Have namechanged for this but am regular. We went thru something like this, but it was due to to other pressures - I felt resentful @ fulltime job, no help with childcare, responsibilty for house etc felt totally unappreciated. He works long hours - got to the point where I was going to be deliberately before he got home from work so as not to ahve to talk to him, so much more than just sex - communication between us broke down completely, and he also felt unappreciated. He would go off to play sport @ weekends and the only convos we had were about arrangements for the DC - we might as well have been separated.
I contemplated an affair with someone who made it obvious he fancied me, I dithered, then I found out that DH was having an affair. I was not entirely suprised, had suspected it, and didn't think I cared. But the shock of it being true made me realise I DID care. We both then talked honestly about how we felt and what pressures we were under. He ended the affair immediately, said it was fizzling out anyway, more than just sex, because she listened to him & laughed with him - he was totally honest I think.
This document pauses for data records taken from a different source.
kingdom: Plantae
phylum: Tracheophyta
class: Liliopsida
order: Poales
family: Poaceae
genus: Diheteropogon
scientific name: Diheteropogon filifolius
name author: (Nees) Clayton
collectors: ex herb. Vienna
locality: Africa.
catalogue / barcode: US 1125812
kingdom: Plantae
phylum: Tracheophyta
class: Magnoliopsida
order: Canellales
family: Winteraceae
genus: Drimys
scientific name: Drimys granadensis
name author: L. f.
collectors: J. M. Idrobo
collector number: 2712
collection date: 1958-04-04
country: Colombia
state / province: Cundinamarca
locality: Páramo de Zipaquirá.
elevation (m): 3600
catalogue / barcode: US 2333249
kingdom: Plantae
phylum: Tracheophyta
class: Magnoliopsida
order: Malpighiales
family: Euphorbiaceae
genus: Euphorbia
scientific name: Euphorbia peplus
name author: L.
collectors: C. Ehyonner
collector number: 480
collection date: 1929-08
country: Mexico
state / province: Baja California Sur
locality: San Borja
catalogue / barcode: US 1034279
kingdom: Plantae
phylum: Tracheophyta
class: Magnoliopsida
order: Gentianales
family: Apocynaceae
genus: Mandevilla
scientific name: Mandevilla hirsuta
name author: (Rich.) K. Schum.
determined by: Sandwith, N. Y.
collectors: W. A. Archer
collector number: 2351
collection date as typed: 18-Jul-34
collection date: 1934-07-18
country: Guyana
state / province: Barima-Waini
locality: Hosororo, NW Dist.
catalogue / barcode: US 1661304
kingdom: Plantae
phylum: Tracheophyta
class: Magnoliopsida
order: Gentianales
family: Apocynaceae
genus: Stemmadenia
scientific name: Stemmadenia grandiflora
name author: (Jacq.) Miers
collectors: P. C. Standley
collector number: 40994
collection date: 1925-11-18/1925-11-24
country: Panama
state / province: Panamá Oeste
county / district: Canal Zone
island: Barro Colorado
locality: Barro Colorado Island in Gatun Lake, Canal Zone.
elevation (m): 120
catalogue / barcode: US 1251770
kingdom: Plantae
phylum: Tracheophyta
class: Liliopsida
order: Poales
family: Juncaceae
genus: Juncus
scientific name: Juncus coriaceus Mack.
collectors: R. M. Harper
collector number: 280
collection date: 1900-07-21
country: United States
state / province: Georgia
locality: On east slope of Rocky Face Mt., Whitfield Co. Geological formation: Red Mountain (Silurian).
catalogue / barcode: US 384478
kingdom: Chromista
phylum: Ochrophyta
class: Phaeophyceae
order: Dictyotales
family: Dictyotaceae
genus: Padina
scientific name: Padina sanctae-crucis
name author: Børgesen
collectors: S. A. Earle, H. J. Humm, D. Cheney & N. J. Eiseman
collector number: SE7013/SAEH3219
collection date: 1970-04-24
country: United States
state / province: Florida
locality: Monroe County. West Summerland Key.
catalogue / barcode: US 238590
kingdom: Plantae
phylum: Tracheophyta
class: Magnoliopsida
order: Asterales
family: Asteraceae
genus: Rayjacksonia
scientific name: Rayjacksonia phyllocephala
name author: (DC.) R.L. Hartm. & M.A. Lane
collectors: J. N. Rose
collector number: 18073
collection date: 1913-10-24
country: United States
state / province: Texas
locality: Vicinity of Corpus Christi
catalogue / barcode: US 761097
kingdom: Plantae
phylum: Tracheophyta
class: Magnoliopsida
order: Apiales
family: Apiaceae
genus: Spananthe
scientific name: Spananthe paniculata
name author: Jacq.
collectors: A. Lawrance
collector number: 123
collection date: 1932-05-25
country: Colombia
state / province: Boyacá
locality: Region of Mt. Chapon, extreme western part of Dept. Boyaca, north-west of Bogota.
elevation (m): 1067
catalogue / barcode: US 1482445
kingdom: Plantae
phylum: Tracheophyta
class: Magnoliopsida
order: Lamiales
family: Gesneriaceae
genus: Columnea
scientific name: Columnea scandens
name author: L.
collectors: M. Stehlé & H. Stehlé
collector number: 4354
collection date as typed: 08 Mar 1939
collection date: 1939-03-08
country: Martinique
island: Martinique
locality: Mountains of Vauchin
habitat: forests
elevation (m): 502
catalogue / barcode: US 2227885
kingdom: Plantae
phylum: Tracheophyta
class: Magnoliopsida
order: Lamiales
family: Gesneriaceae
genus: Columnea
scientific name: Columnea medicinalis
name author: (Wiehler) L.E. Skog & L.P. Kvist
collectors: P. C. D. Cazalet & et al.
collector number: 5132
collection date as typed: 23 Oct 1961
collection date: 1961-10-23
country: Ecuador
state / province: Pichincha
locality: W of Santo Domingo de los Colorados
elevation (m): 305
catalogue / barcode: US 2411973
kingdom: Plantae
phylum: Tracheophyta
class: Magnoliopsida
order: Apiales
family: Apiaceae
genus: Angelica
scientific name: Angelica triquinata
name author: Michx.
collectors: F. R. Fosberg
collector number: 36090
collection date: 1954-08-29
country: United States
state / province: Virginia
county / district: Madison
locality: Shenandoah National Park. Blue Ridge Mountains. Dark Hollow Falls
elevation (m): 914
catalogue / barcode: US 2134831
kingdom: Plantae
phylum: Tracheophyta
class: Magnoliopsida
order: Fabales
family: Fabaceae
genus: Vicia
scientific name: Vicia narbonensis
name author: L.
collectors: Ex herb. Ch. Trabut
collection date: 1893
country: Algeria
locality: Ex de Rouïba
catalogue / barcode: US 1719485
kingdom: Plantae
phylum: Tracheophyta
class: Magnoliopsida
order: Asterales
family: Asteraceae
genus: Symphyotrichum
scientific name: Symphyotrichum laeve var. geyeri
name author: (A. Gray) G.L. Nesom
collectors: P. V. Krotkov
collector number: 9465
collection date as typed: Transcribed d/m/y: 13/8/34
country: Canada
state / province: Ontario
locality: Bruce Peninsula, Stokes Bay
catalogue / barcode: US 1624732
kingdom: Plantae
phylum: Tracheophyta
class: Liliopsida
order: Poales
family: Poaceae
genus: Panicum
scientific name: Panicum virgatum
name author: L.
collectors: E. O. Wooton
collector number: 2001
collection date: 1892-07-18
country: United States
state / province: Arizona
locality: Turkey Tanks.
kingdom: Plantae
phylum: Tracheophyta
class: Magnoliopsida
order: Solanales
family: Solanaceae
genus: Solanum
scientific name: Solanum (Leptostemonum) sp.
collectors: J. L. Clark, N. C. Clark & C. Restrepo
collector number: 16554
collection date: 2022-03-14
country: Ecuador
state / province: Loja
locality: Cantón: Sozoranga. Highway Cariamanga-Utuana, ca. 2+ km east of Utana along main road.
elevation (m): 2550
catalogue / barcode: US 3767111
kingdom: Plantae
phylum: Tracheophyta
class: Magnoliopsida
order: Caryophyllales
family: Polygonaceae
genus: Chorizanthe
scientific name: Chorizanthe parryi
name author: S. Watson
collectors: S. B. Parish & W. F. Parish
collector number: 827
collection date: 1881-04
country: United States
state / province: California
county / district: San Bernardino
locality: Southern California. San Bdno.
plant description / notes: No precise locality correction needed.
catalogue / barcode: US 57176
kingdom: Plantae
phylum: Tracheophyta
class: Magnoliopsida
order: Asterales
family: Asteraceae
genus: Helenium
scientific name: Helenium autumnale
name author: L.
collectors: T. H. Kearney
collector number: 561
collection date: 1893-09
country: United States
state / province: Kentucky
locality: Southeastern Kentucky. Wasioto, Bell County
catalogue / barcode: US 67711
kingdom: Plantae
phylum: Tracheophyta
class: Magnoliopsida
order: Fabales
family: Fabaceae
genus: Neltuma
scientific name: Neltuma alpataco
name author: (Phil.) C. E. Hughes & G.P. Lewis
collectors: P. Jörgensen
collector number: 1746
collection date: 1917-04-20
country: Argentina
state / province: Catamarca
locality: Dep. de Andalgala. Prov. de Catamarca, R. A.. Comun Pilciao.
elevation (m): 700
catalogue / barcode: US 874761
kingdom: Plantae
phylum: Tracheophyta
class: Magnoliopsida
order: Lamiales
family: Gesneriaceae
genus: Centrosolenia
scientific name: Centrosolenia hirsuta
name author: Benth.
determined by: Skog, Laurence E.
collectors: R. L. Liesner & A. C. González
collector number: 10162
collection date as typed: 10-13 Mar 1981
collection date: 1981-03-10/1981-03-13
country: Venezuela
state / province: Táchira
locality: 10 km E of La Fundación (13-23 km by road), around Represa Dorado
So I explained just a few things he could do that would make me feel better, and that night we started being nicer to each other.
Was only a month ago (!) so not counting chickens, BUT just things like he doesn't criticise my driving, takes the kids out so that I can - do nothing - brings me a cup of tea every morning, no longer blames me for him losing his sports bag etc - I know this may sound just normal for most people, but for us it is complete new relationship I appreciate that this is a bit more extreme than your situation OP, but strangely, just the being nicer and laughing together has made me feel sexier. We go out without the kids (I always used the excuse of no babysitter to avoid nights out, I now realise) and I sometimes wear no underwear, and tell him when we get there. I know that may sound corny, cheesy contrived, but to see him excited makes me excited. (You would not belive the expression on his face the first time I did that - not like my normal behaviour )
And its true what the others have said, when you start doing it more often, you want it more.
We now hug each other to sleep and awake as well, which I know he could not do with OW as they did not spend the night. (Obviously do feel some insecurity re OW, have not asked details, but concentrate on positive aspect of what he can do with me - eg not use condoms - that he could not do with her.